Yesterday, at his grandson's navjote, I met once again Bombay only surviving police court reporter. Mr. Adi Dhondy, 57 years in the press, 57 years covering the police courts, Esplanade, Girgaum and Mazagon.
It took me back a few year.
I also used to cover the police courts. In those days, all reporters begain their careers with police courts. You first did the Girgaum and Mazagon courts, then were promoted to Esplanade court, then moved on to other assignments. Only Adi Dhondy never did, he was born a police court reporter and he retired as one.
They used to all meet in the remands court at the Esplanade, sitting just below the magistrate's sitting just below the magistrate's table. There were five of them ad they operated a sort of a syndicate, between them supplying news to all the papers.
They used to give us cub reporters news also. And we dared not report anything more than what they gave us.
There was Mr. Desai, the senior most among them, sober, in a coat and trousers. Lawyers had to first seek his permission, before passing on their stories. And Chottubhai, also in a jacket, but with a black cap and a dhoti. A gentleman called Ambabal wore a three piece suit, waistcoat with pearl buttons and two toned suits.
Mr. Nimkar covered the Marathi and Urdu press, though he could not read or write Urdu. He used to ring in his reports to both the Urdu and Marathi editors. He would begin his dispatch on the phone by announcing "Mein Nimkar bolta hun." Latter, he wrote a book on his experiences with that as title.
They were all tough men and treated police court reporting as their domain. We were the trespassers.
Adi Dhondy was the mildest of them all.
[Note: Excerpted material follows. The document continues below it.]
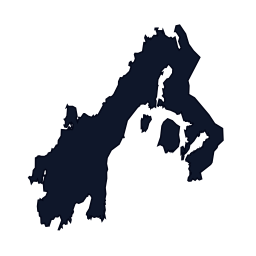 Selje nor, Sogn og Fjordane, Norway (Robinson projection), rotated 274°
{"feature_id": "86288312B90490853965577", "entity_name": "Selje nor", "entity_type": "district", "adm_level": 2, "iso_a3": "NOR", "parent_name": "Norway", "parent_adm1": "Sogn og Fjordane", "projection": "robinson", "projection_center": [5.32, 62.075], "detail": "fine", "context": "isolated", "style": "filled", "palette": "ink", "viewbox_px": 256, "rotation_deg": 274, "n_neighbors": 0, "source": "geoboundaries", "source_scale": "gbopen_adm2", "svg_char_len": 5863}
<svg xmlns="http://www.w3.org/2000/svg" viewBox="0 0 256 256"><g transform="rotate(274 128 128)"><path d="M227.6,167.9L227.8,168.7L226.7,170.0L222.1,173.5L218.0,172.6L211.5,175.6L209.2,173.6L211.6,171.8L221.9,168.5L220.0,166.2L221.4,164.5L220.4,162.7L223.1,158.2L228.1,156.0L225.8,155.6L227.3,154.8L227.0,149.9L229.6,150.8L229.4,148.2L228.0,148.1L228.0,149.4L222.5,151.2L221.9,150.6L222.5,149.9L221.9,148.9L222.2,147.5L218.0,144.6L219.1,143.8L218.2,143.2L218.1,142.5L219.4,142.0L218.6,141.3L221.2,139.0L219.1,138.5L215.3,140.3L214.5,139.3L212.4,139.5L214.2,138.9L214.3,138.0L205.2,137.3L203.0,132.9L202.9,129.8L201.8,129.4L197.8,130.7L194.6,129.8L192.5,127.7L194.2,126.5L192.1,125.6L193.7,125.4L193.3,125.0L190.6,124.7L190.1,126.4L188.9,126.8L184.6,125.7L180.4,122.0L179.7,120.2L177.5,119.0L177.6,116.9L173.8,115.5L170.3,115.6L160.8,111.7L158.6,110.2L157.5,108.0L157.8,107.4L155.1,104.2L151.9,104.5L151.0,103.2L151.5,102.3L150.5,101.3L148.9,101.9L139.4,97.5L138.1,95.7L138.7,95.5L137.1,94.0L137.0,92.9L137.9,92.5L136.0,91.0L136.9,87.5L139.2,83.7L139.0,82.7L135.6,80.8L134.6,79.4L135.1,78.9L135.1,78.3L134.4,79.3L133.3,77.9L130.5,77.2L134.2,75.5L136.5,76.2L144.2,74.3L145.6,71.3L145.3,66.6L146.5,65.9L144.3,65.2L145.2,66.5L135.9,66.4L132.9,65.1L132.3,63.9L130.6,65.2L127.9,65.4L126.6,65.1L126.4,64.1L124.7,64.9L124.5,66.8L129.2,69.3L129.4,69.9L127.4,71.0L129.4,71.4L127.6,73.1L123.2,72.8L122.5,72.3L122.6,70.7L124.5,71.4L124.9,71.4L122.6,69.6L125.5,69.2L122.2,68.0L121.6,66.5L121.7,61.8L115.3,62.0L110.8,59.5L106.9,59.5L105.2,58.3L105.7,57.7L102.4,56.1L101.3,54.6L101.8,53.8L98.6,53.2L97.4,50.4L95.6,49.7L93.7,46.8L93.4,41.3L93.9,41.5L93.8,40.3L92.1,39.6L91.3,38.6L92.1,38.6L91.6,37.9L81.8,38.5L79.1,36.6L73.5,36.3L72.2,35.0L72.6,33.1L71.5,32.4L69.7,34.2L65.8,35.5L68.6,37.1L68.6,40.5L70.6,41.3L66.9,43.0L67.6,44.7L66.9,46.0L74.0,46.1L74.5,47.6L75.0,47.9L74.7,46.5L80.0,47.2L81.0,48.4L80.2,49.7L76.4,49.9L74.2,49.1L74.3,48.1L73.7,48.7L67.3,47.5L59.4,48.6L59.2,52.0L57.8,52.2L54.3,51.0L51.7,47.9L50.0,47.9L50.9,45.7L50.4,45.9L49.7,43.5L43.6,43.2L38.8,44.0L38.4,45.3L34.2,45.9L33.0,47.4L27.4,48.0L26.5,48.5L27.2,51.5L24.3,53.0L24.7,55.2L26.1,55.4L25.3,56.1L31.6,57.7L31.9,59.9L34.6,61.3L34.5,64.2L36.2,65.4L36.0,66.3L31.4,68.5L21.8,65.7L21.8,66.6L24.9,67.9L24.2,69.2L26.5,68.7L28.9,70.6L27.7,72.4L28.2,73.8L31.6,73.6L32.9,74.7L30.0,77.2L32.5,77.6L35.2,76.6L35.9,77.8L39.4,78.0L39.0,78.7L40.6,79.3L42.8,78.6L48.8,80.3L50.3,81.9L49.5,84.1L51.6,88.1L57.1,91.3L57.2,92.4L59.4,93.0L58.7,95.2L55.9,97.1L44.8,95.2L40.4,92.9L38.6,92.7L38.1,93.8L35.1,94.3L34.6,95.0L35.1,95.6L37.4,96.2L35.2,97.3L37.6,97.8L36.6,100.6L37.6,103.1L37.0,104.5L38.3,106.3L36.2,106.4L35.7,107.8L33.5,108.6L36.2,110.0L38.6,109.6L37.1,111.4L43.4,109.7L44.1,110.4L43.5,110.7L44.6,110.9L50.7,109.6L50.6,110.5L53.2,109.8L54.0,110.4L55.6,109.8L60.6,110.4L66.8,109.3L76.2,110.2L82.4,109.6L85.4,110.4L90.9,108.9L96.9,109.2L104.9,112.8L111.3,120.2L118.5,123.1L118.8,123.9L117.7,124.9L120.3,123.9L135.6,126.7L149.4,136.0L151.1,138.0L152.6,138.3L153.3,141.5L152.9,143.3L156.0,146.0L154.1,147.7L151.4,147.1L153.2,148.1L150.3,147.8L150.2,148.5L151.3,148.6L149.5,149.2L150.7,149.6L149.8,149.5L149.6,150.4L151.5,152.5L150.7,154.0L157.0,154.0L157.9,153.5L156.7,153.4L158.7,153.1L161.2,154.1L172.3,154.5L171.8,155.2L173.5,154.2L178.4,154.3L183.7,156.4L184.5,157.5L183.9,158.4L185.9,158.8L185.2,157.5L185.6,156.7L187.3,157.2L191.0,160.1L191.2,161.8L194.0,163.3L194.3,164.6L190.1,168.7L185.8,168.8L180.2,165.6L179.5,163.5L175.3,160.4L171.4,162.1L168.9,161.0L169.2,160.1L164.2,161.4L162.5,160.2L160.6,162.4L157.3,162.9L156.0,162.0L155.8,160.9L158.2,159.1L158.8,157.1L152.2,156.0L151.9,156.7L153.2,157.1L152.6,159.0L153.8,159.9L153.1,160.3L153.6,161.1L151.2,161.5L152.6,162.7L149.7,164.8L148.9,169.2L146.9,174.5L145.2,176.1L145.7,178.0L147.7,180.0L139.4,183.3L139.3,185.2L138.8,185.2L139.2,188.3L138.6,188.2L138.5,189.6L137.1,190.1L137.4,192.3L136.7,192.8L134.4,191.0L134.4,189.5L133.1,189.0L133.9,187.8L133.4,186.8L130.1,186.7L129.3,186.2L129.6,184.8L123.4,186.6L123.8,187.1L122.7,189.1L120.3,188.4L118.8,190.2L117.4,190.4L117.4,189.0L116.1,188.6L117.0,187.1L114.7,187.6L115.3,186.9L109.3,186.3L113.3,184.0L112.3,182.4L106.4,182.8L107.2,183.2L106.4,183.3L106.6,183.8L100.2,184.0L100.4,185.1L103.7,185.7L105.3,185.3L104.6,185.0L104.9,184.3L106.9,184.5L105.7,185.0L107.1,185.2L107.0,186.2L106.2,186.4L107.5,187.7L111.5,190.2L116.7,190.9L116.5,191.7L119.9,194.5L126.2,197.9L124.7,198.8L125.2,199.5L129.3,200.1L128.8,201.4L129.8,201.8L129.0,203.0L131.1,204.9L126.9,207.5L127.5,208.0L126.4,207.8L126.3,209.5L123.2,209.8L122.0,206.9L119.8,206.2L119.3,204.5L114.1,203.8L114.4,203.3L112.4,201.8L112.8,201.4L112.3,201.4L111.9,199.0L109.8,197.1L109.9,196.5L108.7,196.1L109.2,195.4L107.9,195.1L108.3,194.0L106.8,192.3L105.4,192.1L105.0,189.7L100.6,187.9L99.2,188.2L98.8,190.9L98.0,190.7L97.3,192.6L95.7,191.5L94.8,192.7L91.5,191.6L89.5,192.9L86.4,193.1L87.3,194.0L86.5,194.0L82.7,191.8L79.9,191.5L79.3,192.4L79.6,194.6L81.9,196.0L80.6,198.6L82.8,200.5L81.3,202.7L82.4,205.0L88.6,203.1L97.5,212.9L99.6,214.1L110.7,215.1L114.6,218.1L117.0,218.6L122.4,223.6L134.1,222.3L138.3,214.1L146.7,207.7L162.7,192.2L165.7,186.1L174.5,185.8L179.5,184.3L203.5,194.7L209.5,187.8L215.8,182.6L225.9,178.8L234.2,172.3L233.2,168.9L227.6,167.9ZM121.1,161.3L112.7,159.1L113.9,161.2L112.4,164.7L106.1,167.2L106.2,168.3L108.6,169.8L107.5,171.1L108.4,172.9L107.4,172.9L108.6,174.2L107.4,174.5L113.1,179.4L118.7,180.2L124.7,178.7L132.9,179.2L134.7,175.8L138.2,171.8L139.9,166.9L136.3,163.3L132.4,161.8L121.1,161.3ZM136.3,140.8L127.6,141.4L130.2,141.8L128.7,142.8L125.3,142.6L126.8,144.9L126.1,145.5L128.9,147.2L134.4,148.3L138.2,150.5L140.9,149.6L140.4,148.4L141.6,146.6L139.7,146.2L141.0,145.3L140.3,144.6L141.8,144.4L141.8,143.3L142.7,142.8L139.3,143.0L137.3,141.9L138.0,141.1L136.3,140.8Z" fill="#0f172a" stroke="#020617" stroke-width="1.5"/></g></svg>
A tall, lean, continuously nervous man. They had made him into their leg man, chasing stories from one court to another , going to the coroner's morgue. He would return to Esplanade panting, then share his stories with the others.
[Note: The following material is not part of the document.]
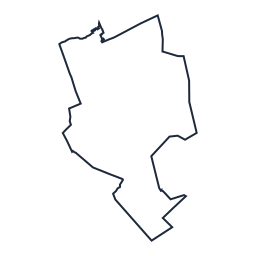 the district of Alpoyeca, Guerrero, Mexico
{"feature_id": "50627088B63024463665559", "entity_name": "Alpoyeca", "entity_type": "district", "adm_level": 2, "iso_a3": "MEX", "parent_name": "Mexico", "parent_adm1": "Guerrero", "projection": "natural_earth1", "projection_center": [-98.525, 17.633], "detail": "fine", "context": "isolated", "style": "outline", "palette": "slate", "viewbox_px": 256, "rotation_deg": 0, "n_neighbors": 0, "source": "geoboundaries", "source_scale": "gbopen_adm2", "svg_char_len": 1868}
<svg xmlns="http://www.w3.org/2000/svg" viewBox="0 0 256 256"><path d="M183.6,56.1L179.3,56.1L177.5,56.0L162.5,51.5L162.8,39.2L162.1,34.1L162.0,31.1L157.7,15.4L141.1,23.2L114.6,37.2L114.3,37.3L112.8,38.0L109.7,39.1L102.8,42.0L102.2,42.3L101.5,41.3L102.3,40.9L102.0,40.1L102.9,39.7L103.8,39.3L103.4,38.6L102.2,39.1L101.9,38.3L101.8,38.1L101.3,37.2L101.0,36.4L100.7,35.8L100.4,35.1L101.6,34.5L101.4,34.1L102.2,33.6L102.8,33.2L103.5,32.8L103.1,31.6L102.5,30.3L102.6,30.2L102.2,29.2L101.4,28.2L99.6,23.9L99.1,22.7L98.9,23.7L99.3,26.2L99.2,26.3L98.8,26.5L98.7,26.6L98.2,26.9L98.9,28.4L97.6,29.2L97.3,28.5L96.3,29.0L95.9,28.2L95.1,28.7L94.3,29.2L94.8,30.4L94.4,30.6L94.1,30.7L93.9,30.9L93.4,31.1L93.0,29.9L91.7,30.7L91.5,31.0L93.0,32.9L91.5,33.6L90.2,34.8L89.3,35.3L88.1,35.8L86.8,36.4L86.3,36.7L85.9,37.4L85.7,37.7L85.1,37.8L83.9,38.0L83.3,38.3L82.5,38.7L80.1,38.7L79.2,38.3L78.7,37.8L77.5,37.6L76.6,37.7L75.8,37.9L74.9,38.1L73.6,38.2L72.5,38.2L71.2,38.4L69.7,38.7L68.7,39.1L67.2,40.0L66.4,40.4L65.6,41.1L64.8,41.5L62.0,42.3L60.1,43.5L59.3,44.1L64.6,58.9L67.2,66.3L69.5,72.9L70.9,76.2L71.3,76.9L75.6,91.0L80.7,103.6L69.1,108.5L70.4,116.8L69.7,121.1L70.9,124.8L66.0,129.6L62.8,133.0L66.9,140.7L72.1,151.8L72.9,151.0L73.3,151.4L74.0,151.9L74.8,152.4L75.7,152.7L92.9,167.4L93.1,167.5L109.3,174.0L122.6,179.1L122.8,179.5L122.9,179.9L121.5,182.2L119.9,184.7L119.9,185.0L120.0,185.7L120.1,186.5L120.0,187.0L119.8,187.2L119.2,187.4L118.1,188.1L117.6,188.4L115.9,191.2L114.6,192.3L113.1,193.7L115.3,199.5L148.2,236.8L148.5,237.1L151.6,240.6L172.2,227.2L162.8,218.0L173.2,208.0L185.9,196.2L184.0,195.1L170.6,199.3L164.7,192.9L162.8,191.0L161.7,190.7L161.6,190.1L161.1,190.7L160.9,190.8L159.2,188.1L151.3,156.2L169.5,136.6L177.7,135.7L185.0,139.7L195.5,133.6L196.7,132.9L189.8,104.1L189.3,102.2L189.2,91.8L189.1,80.6L183.6,56.1Z" fill="none" stroke="#1e293b" stroke-width="2"/></svg>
In the nights, they would meet at the Kyani Restaurant at Dhobi Talao. Dhondy and Nimakr would come with the stories from the police stations, then all five of them would get on the restaurant's phone to ring up their various newspapers.
Times have moved on. Reporters do not cover the police courts any more, not even cub reporters, except when some bit industrialist is produced. And of the original court reporters, four of the five have passed away, probably covering courts in some nether world.
Mr. Adi Dhondy is still there, now retired after 57 years.
I was having dinner at the navjote last night, sitting in long rows and eating from plantain leaves as Parsis do, when Adi Dhondy passed by. And all the years sped back, it was like Mr. Dhondy rushing back from the Girgaum court looking as nervous as ever.